Tracey did it all.  

She spoiled me in terms of how good a collaborative work relationship can be. In my next job as a nurse practitioner, I worked in a short-staffed facility where there was no nurse or medical assistant to provide collaborative treatment. I needed to do a little bit of everything like obtain vitals, give injections, track down labwork, AND diagnose and prescribe medications. I knew I appreciated Tracey before, but I REALLY appreciated her after working independently in my next job.

No one can do it all. At least no one can do it all well and provide the best of themselves to patients. Teamwork is such an important aspect of being an effective, efficient (and equally important—a happy) nurse practitioner.

We all need teams, whether that’s a medical assistant, nurse, collaborating provider, or colleague with whom you work closely. Without this, we’re left feeling stressed, isolated, and eventually burned out.
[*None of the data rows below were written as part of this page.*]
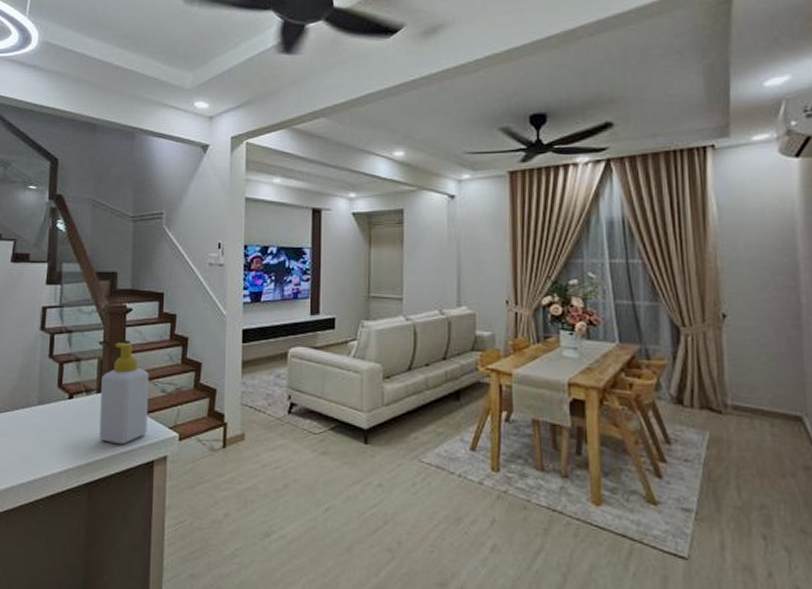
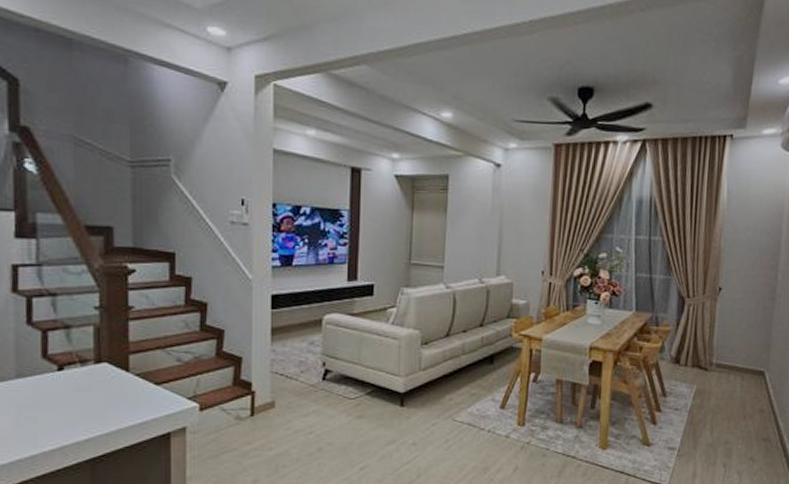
soap bottle: present [99,342,149,445] -> none [100,307,161,418]

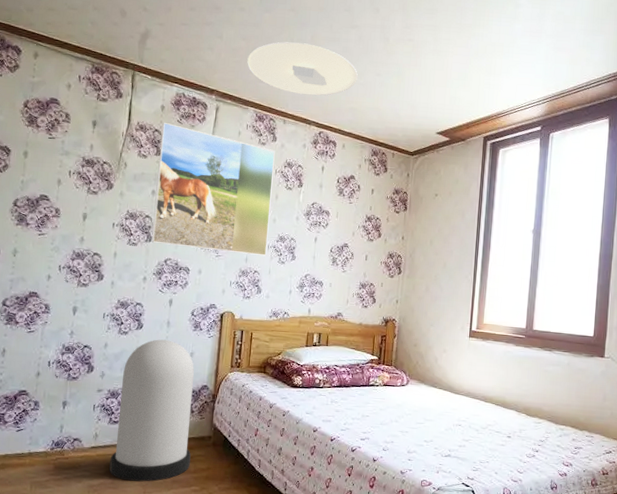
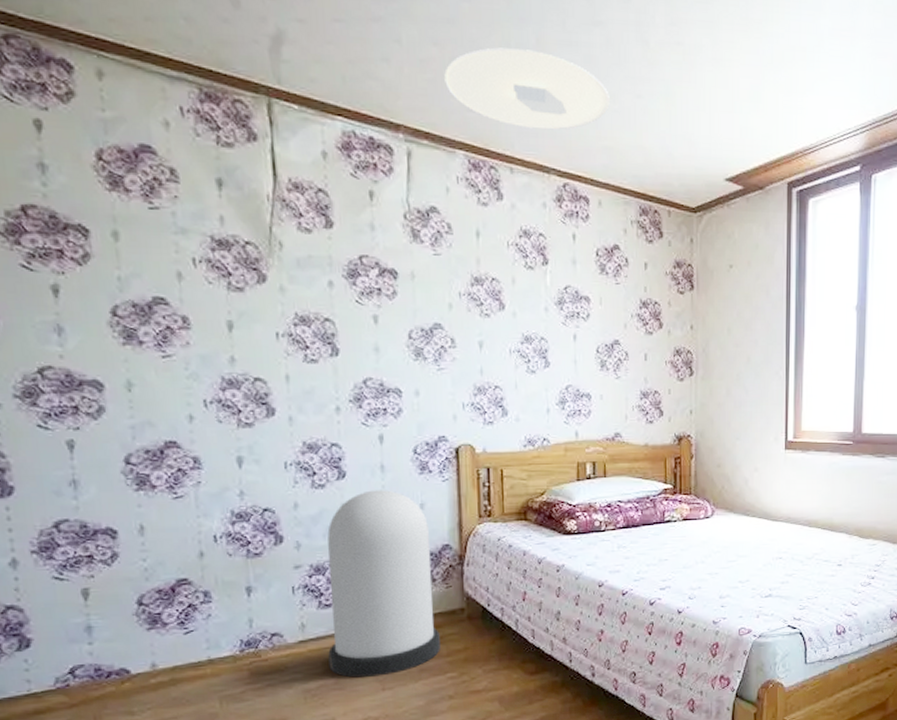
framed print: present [151,122,275,257] -> none [327,177,509,365]

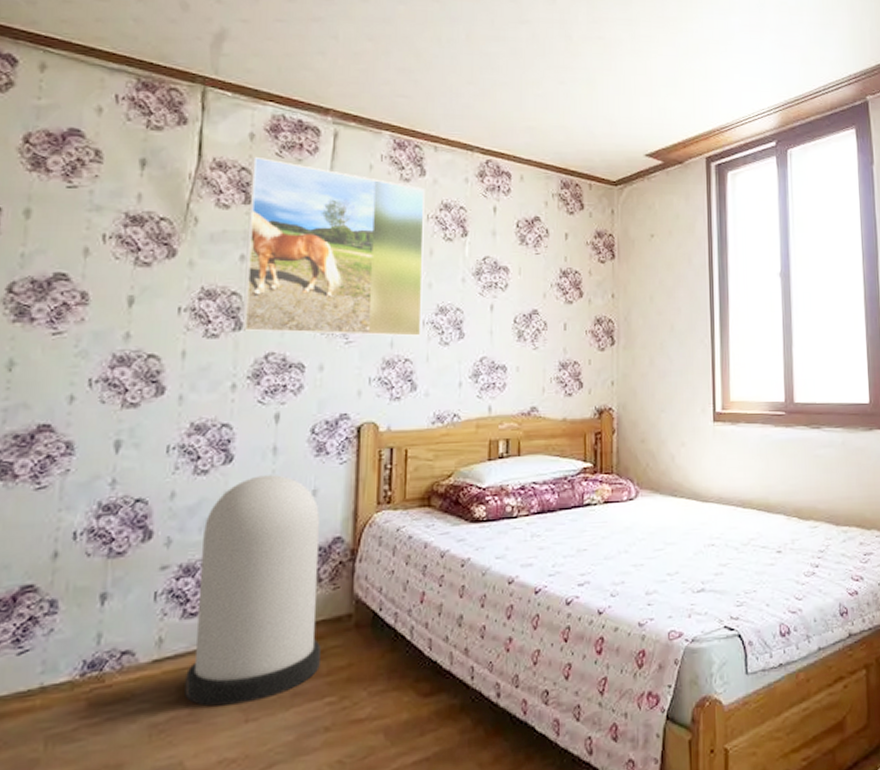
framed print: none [327,177,509,365] -> present [242,156,425,337]
ceiling light: present [444,47,610,130] -> none [376,42,534,113]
Luckily most organizations provide nurse practitioners with a built-in team, but that doesn’t necessarily guarantee the quality of that partnership.

It’s an added bonus as NPs that we have some insider knowledge about nurses. We know some of the experiences of our nurses because we have walked in their shoes at some point as nurses ourselves. I think that sense of knowing creates the foundation of a solid collaborative partnership.

Ensure to nurture relationships with your team members as a nurse practitioner because they make all the difference in the world in terms of how well we do our jobs and how we feel each day. Create an environment of mutual respect, a sense of partnership, and appreciation of the value they offer. You will be a much more satisfied NP if you do.

And if you’re lucky, you might get to work with a nurse like Tracey.